* Start Task data *

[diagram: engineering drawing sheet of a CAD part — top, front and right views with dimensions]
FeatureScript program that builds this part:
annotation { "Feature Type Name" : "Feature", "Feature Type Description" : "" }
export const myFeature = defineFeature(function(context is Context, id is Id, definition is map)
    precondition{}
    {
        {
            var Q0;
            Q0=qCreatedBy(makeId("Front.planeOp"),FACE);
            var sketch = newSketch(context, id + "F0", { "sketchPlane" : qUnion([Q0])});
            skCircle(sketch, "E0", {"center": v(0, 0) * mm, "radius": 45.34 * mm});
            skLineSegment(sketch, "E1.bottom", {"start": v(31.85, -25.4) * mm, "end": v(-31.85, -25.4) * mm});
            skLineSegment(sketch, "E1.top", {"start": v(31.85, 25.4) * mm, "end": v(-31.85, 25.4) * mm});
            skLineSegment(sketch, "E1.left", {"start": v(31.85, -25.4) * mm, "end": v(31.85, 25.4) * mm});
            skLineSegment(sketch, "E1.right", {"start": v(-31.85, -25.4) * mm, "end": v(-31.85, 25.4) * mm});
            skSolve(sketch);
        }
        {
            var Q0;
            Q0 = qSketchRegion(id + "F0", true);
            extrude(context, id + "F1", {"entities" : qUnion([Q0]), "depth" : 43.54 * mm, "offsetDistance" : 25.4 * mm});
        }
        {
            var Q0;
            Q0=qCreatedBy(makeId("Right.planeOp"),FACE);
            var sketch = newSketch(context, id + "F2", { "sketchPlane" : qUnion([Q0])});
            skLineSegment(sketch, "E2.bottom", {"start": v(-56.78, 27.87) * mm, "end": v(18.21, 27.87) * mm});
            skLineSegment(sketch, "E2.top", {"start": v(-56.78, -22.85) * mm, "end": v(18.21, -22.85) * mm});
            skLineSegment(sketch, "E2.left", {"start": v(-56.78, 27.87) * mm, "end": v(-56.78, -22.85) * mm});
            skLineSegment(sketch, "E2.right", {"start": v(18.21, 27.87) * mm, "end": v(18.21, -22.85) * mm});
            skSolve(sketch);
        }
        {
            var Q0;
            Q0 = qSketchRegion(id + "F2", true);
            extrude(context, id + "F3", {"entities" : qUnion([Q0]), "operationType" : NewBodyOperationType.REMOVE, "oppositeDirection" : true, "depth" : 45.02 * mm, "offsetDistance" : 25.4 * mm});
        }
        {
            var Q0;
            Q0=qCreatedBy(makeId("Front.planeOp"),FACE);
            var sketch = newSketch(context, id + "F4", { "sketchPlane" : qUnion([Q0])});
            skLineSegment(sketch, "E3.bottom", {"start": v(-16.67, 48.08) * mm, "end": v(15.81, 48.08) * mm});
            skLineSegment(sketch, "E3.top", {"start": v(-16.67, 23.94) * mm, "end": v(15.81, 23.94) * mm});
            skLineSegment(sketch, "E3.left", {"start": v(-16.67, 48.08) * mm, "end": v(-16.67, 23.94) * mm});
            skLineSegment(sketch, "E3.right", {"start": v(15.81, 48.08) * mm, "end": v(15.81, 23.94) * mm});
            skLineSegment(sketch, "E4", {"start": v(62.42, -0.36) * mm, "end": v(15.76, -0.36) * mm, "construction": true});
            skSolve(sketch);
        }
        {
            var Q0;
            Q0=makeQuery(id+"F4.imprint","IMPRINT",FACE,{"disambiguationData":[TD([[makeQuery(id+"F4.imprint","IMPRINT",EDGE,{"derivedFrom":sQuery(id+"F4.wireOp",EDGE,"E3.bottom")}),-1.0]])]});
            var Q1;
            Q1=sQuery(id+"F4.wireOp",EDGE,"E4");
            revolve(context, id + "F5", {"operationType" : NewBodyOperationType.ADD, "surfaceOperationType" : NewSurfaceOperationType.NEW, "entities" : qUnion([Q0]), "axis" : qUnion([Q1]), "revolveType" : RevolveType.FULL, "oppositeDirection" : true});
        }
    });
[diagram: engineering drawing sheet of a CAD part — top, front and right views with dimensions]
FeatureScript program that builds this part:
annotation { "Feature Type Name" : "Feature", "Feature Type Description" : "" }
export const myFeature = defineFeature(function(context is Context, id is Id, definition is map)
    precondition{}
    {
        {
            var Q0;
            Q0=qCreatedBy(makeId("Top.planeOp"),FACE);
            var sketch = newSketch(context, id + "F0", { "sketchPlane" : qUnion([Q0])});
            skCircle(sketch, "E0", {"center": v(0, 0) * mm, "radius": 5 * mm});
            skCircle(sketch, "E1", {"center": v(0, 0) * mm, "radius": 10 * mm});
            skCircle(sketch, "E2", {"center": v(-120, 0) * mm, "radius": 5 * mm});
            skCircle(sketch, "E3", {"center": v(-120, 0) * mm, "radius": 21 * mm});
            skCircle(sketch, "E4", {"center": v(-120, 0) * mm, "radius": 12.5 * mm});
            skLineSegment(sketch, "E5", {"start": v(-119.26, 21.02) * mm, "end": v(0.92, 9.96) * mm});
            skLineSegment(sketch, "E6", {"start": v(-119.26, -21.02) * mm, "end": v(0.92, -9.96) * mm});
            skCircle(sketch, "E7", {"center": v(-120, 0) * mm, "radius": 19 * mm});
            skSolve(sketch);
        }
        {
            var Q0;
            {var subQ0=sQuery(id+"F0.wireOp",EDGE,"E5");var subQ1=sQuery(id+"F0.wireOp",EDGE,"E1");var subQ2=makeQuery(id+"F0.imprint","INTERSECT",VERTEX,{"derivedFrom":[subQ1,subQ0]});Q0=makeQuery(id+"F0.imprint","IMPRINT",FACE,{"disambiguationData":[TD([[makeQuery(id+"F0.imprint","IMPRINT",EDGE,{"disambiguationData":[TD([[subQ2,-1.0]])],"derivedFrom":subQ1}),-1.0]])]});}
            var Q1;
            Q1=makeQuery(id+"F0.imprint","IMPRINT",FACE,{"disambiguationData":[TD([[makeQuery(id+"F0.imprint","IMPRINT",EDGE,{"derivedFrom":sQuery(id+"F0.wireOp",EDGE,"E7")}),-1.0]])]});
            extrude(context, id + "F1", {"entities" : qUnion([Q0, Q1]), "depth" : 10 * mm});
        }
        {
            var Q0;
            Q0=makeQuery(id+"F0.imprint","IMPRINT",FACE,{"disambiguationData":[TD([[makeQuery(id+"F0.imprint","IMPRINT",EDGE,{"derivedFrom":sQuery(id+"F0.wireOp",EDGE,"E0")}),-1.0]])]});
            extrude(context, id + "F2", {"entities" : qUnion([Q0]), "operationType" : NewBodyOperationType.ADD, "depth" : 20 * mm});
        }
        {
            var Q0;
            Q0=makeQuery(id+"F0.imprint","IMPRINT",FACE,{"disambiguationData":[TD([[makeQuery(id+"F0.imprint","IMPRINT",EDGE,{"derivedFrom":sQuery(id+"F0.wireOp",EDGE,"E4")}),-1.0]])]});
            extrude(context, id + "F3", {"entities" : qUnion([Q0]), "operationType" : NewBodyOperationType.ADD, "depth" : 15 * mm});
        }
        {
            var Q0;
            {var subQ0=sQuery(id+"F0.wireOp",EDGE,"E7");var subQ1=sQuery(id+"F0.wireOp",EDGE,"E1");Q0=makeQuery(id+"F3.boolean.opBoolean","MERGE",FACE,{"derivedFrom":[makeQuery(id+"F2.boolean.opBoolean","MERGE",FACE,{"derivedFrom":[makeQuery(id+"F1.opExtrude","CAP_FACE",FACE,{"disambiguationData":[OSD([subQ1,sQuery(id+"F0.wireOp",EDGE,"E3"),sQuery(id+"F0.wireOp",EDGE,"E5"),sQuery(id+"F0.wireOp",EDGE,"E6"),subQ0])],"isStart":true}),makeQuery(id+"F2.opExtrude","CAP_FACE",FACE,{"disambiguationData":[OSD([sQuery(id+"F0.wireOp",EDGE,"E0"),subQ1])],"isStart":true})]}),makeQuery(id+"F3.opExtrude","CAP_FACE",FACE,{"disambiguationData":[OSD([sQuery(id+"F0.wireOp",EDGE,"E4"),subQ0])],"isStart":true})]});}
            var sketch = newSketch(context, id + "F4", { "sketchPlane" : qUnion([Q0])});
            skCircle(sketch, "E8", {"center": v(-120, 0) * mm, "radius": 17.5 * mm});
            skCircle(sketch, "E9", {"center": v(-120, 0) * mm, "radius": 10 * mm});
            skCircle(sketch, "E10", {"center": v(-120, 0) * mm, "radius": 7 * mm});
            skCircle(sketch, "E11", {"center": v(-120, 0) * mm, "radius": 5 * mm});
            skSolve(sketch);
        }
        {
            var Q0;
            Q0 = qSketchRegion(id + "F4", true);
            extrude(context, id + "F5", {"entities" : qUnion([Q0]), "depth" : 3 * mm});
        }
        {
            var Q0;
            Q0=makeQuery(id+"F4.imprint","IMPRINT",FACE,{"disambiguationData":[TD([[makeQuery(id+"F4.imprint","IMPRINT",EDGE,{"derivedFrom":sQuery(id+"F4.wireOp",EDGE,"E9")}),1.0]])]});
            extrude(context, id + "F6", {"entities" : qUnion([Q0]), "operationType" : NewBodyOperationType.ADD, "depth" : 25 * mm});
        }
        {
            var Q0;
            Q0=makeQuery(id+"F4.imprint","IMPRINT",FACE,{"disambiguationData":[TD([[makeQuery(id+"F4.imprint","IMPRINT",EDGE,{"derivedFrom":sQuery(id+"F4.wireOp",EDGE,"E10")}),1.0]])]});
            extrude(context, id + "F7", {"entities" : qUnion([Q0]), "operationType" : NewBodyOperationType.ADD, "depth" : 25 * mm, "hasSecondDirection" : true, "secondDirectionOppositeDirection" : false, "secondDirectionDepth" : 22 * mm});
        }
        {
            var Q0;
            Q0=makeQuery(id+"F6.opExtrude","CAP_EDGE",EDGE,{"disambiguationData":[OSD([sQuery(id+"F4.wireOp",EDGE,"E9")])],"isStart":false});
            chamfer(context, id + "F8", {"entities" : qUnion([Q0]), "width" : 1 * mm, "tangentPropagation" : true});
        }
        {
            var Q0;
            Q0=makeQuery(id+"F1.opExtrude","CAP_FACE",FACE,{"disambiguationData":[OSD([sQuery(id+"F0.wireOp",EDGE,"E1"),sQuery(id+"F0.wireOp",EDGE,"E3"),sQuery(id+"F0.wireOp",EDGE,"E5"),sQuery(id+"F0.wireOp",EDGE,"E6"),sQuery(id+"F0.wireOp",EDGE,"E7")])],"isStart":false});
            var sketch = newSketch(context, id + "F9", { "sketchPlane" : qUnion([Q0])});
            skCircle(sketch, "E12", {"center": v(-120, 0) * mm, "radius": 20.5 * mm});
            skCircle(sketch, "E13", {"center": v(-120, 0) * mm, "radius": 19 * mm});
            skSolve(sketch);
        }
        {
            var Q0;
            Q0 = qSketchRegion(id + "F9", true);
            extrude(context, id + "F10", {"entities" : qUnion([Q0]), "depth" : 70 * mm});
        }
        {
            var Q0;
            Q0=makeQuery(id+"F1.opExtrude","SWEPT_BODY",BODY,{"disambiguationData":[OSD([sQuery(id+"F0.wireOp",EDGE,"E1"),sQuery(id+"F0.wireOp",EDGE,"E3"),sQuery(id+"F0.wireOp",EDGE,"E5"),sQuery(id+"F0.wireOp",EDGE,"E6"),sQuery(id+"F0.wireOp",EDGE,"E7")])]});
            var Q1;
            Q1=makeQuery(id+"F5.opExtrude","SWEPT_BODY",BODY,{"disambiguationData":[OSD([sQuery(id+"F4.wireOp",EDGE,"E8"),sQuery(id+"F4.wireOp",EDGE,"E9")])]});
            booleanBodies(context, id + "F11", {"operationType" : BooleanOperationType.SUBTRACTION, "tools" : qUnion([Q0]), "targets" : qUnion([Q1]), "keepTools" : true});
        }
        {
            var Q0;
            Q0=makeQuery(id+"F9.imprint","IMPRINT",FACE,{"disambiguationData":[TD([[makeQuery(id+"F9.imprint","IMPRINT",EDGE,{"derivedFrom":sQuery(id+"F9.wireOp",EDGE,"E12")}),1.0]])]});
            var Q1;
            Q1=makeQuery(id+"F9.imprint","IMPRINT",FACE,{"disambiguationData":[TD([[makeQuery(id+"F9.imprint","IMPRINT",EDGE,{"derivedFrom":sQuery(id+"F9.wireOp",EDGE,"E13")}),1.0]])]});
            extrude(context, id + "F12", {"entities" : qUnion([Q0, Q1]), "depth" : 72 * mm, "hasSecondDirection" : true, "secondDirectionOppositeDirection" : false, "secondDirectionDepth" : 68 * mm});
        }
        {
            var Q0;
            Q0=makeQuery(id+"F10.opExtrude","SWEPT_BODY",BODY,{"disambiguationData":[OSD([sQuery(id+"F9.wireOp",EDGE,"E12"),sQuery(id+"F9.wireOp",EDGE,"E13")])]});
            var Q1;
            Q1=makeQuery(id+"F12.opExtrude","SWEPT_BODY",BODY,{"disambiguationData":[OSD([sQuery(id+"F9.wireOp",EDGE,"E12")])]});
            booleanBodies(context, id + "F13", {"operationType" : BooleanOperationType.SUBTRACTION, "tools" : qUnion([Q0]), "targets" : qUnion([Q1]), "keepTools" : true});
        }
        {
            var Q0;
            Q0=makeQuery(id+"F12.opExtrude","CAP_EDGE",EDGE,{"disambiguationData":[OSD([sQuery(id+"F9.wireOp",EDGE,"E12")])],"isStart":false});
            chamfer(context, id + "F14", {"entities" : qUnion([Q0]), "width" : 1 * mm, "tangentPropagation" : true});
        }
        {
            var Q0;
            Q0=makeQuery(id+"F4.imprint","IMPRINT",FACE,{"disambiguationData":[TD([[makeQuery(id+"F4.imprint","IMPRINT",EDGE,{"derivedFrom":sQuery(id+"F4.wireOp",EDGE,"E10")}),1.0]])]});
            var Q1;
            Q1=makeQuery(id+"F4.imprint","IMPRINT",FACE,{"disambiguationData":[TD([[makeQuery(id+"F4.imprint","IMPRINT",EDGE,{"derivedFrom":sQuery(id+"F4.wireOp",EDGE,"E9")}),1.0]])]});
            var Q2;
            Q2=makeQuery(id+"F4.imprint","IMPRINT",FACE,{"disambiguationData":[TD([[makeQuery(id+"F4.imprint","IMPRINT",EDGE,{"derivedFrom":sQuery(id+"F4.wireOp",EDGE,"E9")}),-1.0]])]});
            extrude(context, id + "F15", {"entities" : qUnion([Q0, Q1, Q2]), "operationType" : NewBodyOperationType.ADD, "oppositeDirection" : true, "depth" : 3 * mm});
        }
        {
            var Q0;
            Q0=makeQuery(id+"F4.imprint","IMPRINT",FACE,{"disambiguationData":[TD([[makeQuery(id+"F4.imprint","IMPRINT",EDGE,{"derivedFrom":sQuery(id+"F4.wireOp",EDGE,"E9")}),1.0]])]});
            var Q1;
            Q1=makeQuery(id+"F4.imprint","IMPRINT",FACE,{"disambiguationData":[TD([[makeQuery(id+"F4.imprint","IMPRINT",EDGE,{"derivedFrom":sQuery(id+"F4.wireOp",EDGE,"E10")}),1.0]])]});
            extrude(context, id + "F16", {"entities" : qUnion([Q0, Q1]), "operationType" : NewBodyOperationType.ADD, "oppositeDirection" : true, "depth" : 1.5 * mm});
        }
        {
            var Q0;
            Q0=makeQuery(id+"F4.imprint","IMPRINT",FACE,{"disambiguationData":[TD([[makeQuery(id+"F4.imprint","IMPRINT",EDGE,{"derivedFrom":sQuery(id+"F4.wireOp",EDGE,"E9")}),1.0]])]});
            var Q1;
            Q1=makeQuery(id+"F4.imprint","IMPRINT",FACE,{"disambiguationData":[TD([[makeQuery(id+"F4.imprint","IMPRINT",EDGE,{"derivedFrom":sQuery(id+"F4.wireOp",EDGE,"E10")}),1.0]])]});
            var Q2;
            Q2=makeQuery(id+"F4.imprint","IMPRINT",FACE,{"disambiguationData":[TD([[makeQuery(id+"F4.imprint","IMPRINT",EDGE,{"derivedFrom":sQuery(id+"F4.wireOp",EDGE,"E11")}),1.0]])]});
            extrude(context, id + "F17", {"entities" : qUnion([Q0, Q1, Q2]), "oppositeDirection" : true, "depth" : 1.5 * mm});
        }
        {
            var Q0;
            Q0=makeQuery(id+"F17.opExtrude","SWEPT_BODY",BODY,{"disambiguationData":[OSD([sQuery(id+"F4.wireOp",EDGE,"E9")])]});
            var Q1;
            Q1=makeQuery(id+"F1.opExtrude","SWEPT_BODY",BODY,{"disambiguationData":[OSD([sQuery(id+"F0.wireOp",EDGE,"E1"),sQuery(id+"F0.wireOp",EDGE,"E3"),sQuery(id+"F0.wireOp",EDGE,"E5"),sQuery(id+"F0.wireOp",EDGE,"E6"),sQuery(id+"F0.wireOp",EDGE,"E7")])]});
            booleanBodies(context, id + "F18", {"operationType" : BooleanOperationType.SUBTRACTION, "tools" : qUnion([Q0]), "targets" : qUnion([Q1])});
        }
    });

* End Task data *

- What you are asked to do -
Please find each line in the data above that contains the string "tangentPropagation" and copy those lines out in full.

- Task result -
            chamfer(context, id + "F8", {"entities" : qUnion([Q0]), "width" : 1 * mm, "tangentPropagation" : true});
            chamfer(context, id + "F14", {"entities" : qUnion([Q0]), "width" : 1 * mm, "tangentPropagation" : true});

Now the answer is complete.